◆ **ABOUT THIS TASK**
The word "Lista" may appear in the records below. Report how many lines contain it, and write nothing besides the number.

==== TASK INPUTS ====

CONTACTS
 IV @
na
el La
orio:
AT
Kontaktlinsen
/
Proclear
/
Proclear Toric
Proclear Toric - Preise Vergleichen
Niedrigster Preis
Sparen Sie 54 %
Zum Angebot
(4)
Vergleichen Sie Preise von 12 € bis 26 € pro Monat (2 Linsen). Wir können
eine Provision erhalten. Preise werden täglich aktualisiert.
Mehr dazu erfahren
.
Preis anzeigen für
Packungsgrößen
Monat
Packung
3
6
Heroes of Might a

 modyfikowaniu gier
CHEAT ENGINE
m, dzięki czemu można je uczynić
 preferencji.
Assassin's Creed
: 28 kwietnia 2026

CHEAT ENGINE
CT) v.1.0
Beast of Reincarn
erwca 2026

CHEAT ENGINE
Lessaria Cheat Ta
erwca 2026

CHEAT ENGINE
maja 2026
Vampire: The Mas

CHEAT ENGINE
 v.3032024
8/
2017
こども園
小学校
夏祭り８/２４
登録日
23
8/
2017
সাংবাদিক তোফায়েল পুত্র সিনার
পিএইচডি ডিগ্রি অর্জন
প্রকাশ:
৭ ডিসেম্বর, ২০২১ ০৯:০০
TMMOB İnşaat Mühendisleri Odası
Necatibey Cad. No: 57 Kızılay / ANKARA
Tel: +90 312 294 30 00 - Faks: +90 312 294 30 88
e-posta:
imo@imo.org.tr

====
==== TASK INPUTS ====

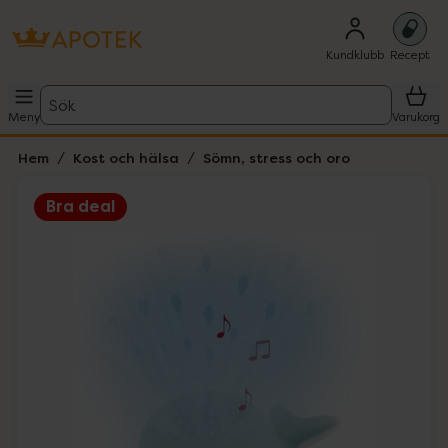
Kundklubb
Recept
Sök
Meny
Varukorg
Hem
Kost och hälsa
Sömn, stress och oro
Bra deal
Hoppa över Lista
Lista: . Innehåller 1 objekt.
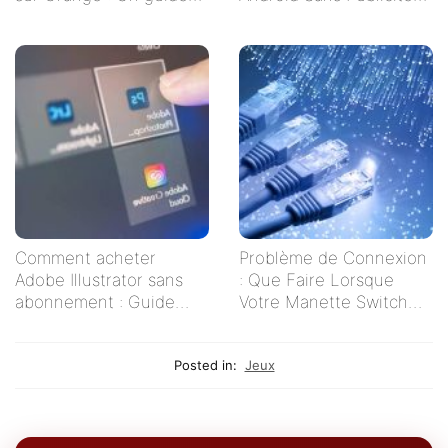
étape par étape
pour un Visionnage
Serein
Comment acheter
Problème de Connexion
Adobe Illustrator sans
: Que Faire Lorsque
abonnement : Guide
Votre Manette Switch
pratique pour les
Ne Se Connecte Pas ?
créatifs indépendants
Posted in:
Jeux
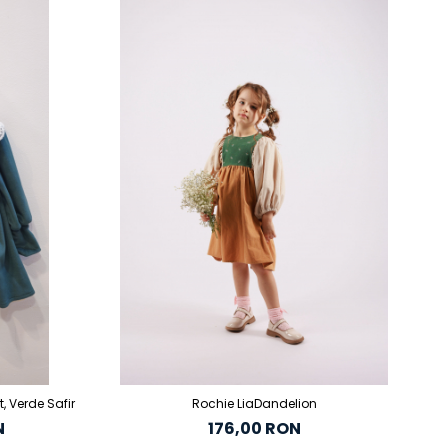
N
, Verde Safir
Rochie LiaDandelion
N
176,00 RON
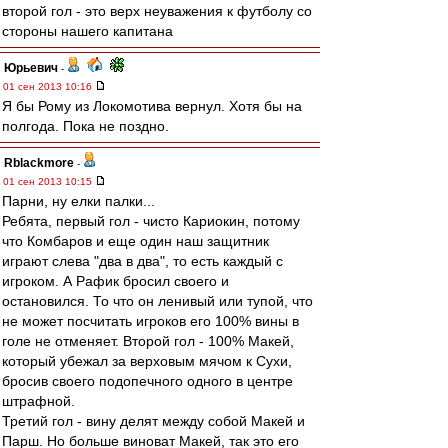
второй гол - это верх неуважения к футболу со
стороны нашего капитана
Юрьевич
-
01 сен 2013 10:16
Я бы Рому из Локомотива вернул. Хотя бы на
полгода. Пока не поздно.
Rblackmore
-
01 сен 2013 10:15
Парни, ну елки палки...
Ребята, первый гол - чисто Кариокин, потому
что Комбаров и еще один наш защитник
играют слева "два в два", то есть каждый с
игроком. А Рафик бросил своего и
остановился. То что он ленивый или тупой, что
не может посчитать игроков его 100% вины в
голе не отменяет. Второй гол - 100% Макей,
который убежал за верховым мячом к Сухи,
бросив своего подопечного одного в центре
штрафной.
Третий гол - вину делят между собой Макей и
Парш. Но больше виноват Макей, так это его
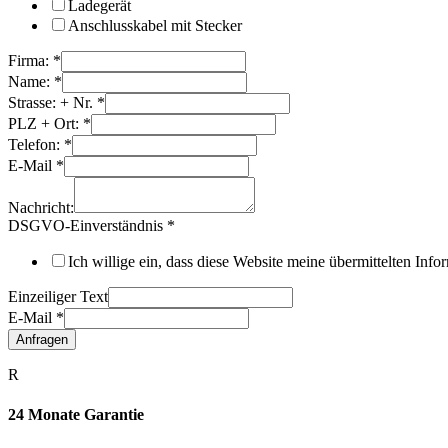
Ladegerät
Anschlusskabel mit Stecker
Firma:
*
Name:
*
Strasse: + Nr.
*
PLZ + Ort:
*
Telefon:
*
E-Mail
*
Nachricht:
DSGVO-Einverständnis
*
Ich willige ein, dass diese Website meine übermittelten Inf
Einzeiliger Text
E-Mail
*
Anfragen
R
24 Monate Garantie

====
==== TASK INPUTS ====

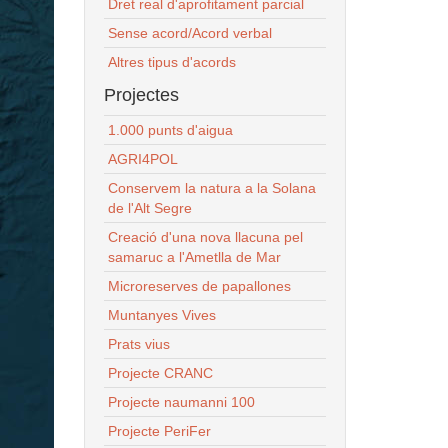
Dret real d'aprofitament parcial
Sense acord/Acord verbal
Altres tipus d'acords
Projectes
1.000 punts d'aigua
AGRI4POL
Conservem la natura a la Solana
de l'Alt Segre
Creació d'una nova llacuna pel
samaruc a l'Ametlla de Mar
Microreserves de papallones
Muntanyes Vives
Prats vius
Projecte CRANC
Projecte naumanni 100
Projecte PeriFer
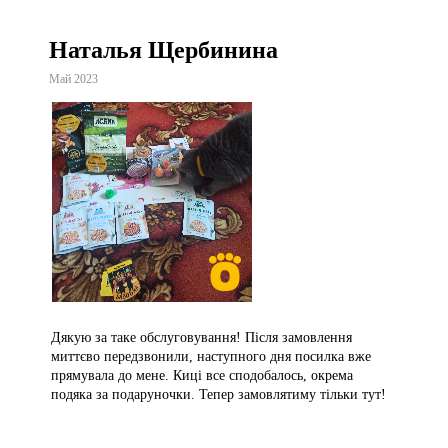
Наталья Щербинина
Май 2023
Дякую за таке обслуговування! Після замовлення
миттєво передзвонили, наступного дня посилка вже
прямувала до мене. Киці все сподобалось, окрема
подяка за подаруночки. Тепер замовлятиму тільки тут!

====

◆ **REPLY**
2